Difficulty: ★★★☆☆
In some installs /boot is an extra partition, which also is used for UEFI
- The size of this partition is too small to hold more than 1 kernel
- While Updating, everything is protected through btrfs-snapshots (but not the kernel in /boot)
Move the kernels to btrfs
- To be able to do full rollbacks including the kernels.
- without a change on any of the partitions (because of the UUID)
- To be able to boot the same way as it boots now
This all can be done in the running system, but if something goes wrong, it is handy to have a backup, and a live-USB ready
To move the kernels into btrfs it is only necessary to change the mountpoint of the BOOT-partition, so it becomes a EFI-partition.
The following must be done as root
sudo su -
We unmount the partition
umount /boot
In /etc/fstab change the mountpoint of the vfat-partition with the editor of your choice (nano, mc, vim, …) from /boot to /boot/EFI
UUID=A2E3-0A6F /boot vfat rw,...
becomes
UUID=A2E3-0A6F /boot/EFI vfat rw,...

Exercise details:
Continue the guide on moving the kernels from /boot into btrfs, starting after its final line. The material comes from a separate source unrelated to the guide.

Dataset:

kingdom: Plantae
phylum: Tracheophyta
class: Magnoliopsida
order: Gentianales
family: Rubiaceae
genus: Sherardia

Response to the task:
then reload fstab
systemctl daemon-reload
create the new mountpoint
mkdir /boot/EFI
and remount the EFI-Partition
mount /boot/EFI
Now the file grub.cfg would be in the wrong place. It has to be in /boot/grub/grub.cfg but now is in /boot/EFI/grub/grub.cgf. To make grub.cfg show up in the right place we only need a symbolic link
ln -sr /boot/EFI/grub /boot/grub
The kernels are now in /boot/EFI, but have to be in /boot to be bootable
Instead of moving, we install a new kernel. It will be installed to /boot
mhwd-kernel -i linux515
The kernel and the initramdisks have to show up in /boot. If this works, you are able to reboot.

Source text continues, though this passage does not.